Melansir dari Kompas.com, Menteri Dalam Negeri (Mendagri) Tito Karnavian melayangkan teguran keras kepada 51 kepala daerah dan wakil kepala daerah terkait pilkada. Hampir semuanya ditegur karena menyebabkan kerumunan massa dalam tahapan Pilkada 2020.
"Mendagri sudah tegur keras sebanyak 50 bupati/wakil bupati dan wali kota dan wakil wali kota. Kemudian juga satu gubernur karena tak patuh protokol kesehatan," ujar Direktur Jenderal Otonomi Daerah (Otda) Kemendagri, Akmal Malik seperti dikutip dari kompas.com.
Mengapa presiden dan mendagri merasa perlu memberi sorotan tajam terhadap masalah ini?
Ada kekhawatiran, bila tindakan abai terhadap protokol kesehatan itu akan kembali berulang di tahapan pilkada berikutnya, akan memunculkan klaster penularan Covid-19.

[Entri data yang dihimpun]
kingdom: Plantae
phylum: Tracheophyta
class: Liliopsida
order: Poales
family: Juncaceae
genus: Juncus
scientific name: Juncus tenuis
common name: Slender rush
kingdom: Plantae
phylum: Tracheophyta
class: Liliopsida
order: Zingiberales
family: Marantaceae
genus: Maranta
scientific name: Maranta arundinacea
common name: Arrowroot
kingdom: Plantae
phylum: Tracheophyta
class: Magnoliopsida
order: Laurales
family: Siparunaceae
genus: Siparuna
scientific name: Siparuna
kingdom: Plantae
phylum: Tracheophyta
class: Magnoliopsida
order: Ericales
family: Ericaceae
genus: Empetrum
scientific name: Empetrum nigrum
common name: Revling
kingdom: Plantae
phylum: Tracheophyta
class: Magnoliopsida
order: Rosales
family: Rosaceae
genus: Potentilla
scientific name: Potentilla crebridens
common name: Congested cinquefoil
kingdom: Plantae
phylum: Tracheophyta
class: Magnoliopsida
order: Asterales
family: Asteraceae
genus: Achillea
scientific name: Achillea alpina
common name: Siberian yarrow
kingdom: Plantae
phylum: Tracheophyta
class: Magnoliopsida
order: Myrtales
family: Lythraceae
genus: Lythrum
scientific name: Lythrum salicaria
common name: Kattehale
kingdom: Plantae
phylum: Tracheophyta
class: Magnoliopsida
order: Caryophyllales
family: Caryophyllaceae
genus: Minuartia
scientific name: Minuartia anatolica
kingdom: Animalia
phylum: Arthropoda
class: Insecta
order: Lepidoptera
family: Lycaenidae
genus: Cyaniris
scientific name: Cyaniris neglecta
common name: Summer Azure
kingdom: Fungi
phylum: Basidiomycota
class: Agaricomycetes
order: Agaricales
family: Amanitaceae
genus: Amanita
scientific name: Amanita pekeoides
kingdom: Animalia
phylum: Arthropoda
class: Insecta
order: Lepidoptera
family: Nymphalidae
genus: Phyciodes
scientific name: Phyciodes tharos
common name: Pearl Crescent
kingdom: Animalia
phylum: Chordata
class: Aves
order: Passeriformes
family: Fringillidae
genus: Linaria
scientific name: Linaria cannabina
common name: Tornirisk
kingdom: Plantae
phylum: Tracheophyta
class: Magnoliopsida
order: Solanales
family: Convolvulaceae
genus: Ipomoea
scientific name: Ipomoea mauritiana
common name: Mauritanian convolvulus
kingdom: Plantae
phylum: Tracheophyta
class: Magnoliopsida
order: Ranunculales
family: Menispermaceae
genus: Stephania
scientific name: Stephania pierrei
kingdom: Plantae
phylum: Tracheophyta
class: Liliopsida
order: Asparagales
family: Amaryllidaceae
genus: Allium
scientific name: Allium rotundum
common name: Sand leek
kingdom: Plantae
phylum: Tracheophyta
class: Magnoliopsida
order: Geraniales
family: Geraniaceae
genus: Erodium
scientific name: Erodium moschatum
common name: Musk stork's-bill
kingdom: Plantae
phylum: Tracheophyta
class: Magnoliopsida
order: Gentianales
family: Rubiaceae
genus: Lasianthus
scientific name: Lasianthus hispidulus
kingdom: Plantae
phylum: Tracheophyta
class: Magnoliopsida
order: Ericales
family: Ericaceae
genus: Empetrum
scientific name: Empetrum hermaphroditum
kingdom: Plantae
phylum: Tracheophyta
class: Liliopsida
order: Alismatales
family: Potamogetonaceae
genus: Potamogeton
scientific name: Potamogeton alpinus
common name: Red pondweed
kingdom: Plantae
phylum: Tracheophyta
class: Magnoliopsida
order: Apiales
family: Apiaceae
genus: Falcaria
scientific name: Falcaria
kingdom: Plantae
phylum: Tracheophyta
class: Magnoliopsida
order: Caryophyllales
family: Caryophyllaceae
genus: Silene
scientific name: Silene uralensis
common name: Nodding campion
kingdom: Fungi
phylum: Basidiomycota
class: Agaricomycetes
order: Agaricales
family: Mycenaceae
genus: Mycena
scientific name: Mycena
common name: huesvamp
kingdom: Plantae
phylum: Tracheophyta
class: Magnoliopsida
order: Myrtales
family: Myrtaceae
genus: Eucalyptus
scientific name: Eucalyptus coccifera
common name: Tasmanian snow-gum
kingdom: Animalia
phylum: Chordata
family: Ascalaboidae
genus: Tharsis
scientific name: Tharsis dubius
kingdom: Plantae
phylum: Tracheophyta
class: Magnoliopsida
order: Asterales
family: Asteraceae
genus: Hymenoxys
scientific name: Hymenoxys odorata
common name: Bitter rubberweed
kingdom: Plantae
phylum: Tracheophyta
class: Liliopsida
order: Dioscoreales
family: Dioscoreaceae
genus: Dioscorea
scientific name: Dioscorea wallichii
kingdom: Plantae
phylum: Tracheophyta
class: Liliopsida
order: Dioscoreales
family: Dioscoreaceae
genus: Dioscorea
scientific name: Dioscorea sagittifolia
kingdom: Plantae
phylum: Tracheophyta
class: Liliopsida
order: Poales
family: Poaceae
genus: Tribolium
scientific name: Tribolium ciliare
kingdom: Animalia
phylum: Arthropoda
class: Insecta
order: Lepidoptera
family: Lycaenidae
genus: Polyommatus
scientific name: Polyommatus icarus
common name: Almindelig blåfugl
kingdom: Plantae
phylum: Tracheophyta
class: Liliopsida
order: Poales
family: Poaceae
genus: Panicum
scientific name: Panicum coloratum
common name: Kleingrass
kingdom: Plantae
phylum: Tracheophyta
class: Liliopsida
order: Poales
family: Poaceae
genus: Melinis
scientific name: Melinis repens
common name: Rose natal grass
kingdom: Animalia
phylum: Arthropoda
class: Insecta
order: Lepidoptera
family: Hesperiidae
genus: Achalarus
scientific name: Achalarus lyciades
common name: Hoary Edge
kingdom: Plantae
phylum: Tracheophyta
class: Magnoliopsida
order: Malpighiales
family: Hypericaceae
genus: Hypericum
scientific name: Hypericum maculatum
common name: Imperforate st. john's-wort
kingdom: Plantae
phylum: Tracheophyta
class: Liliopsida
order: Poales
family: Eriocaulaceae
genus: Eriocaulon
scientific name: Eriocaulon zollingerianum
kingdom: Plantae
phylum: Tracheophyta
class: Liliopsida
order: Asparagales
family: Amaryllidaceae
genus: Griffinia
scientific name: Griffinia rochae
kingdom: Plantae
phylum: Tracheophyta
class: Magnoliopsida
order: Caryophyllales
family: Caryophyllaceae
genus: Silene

TUGAS
Jawablah pertanyaan berikut berdasarkan teks tentang teguran Mendagri kepada kepala daerah.
(a) Berapa jumlah kepala daerah dan wakil kepala daerah yang mendapat teguran keras dari Mendagri?
(b) Apa jabatan Akmal Malik?
(c) Apa yang dikhawatirkan akan muncul jika pengabaian protokol kesehatan berulang di tahapan pilkada berikutnya?
Catatan-catatan tersebut berasal dari sumber lain.

JAWABAN TUGAS
(a) 51 kepala daerah dan wakil kepala daerah.
(b) Direktur Jenderal Otonomi Daerah (Otda) Kemendagri.
(c) Klaster penularan Covid-19.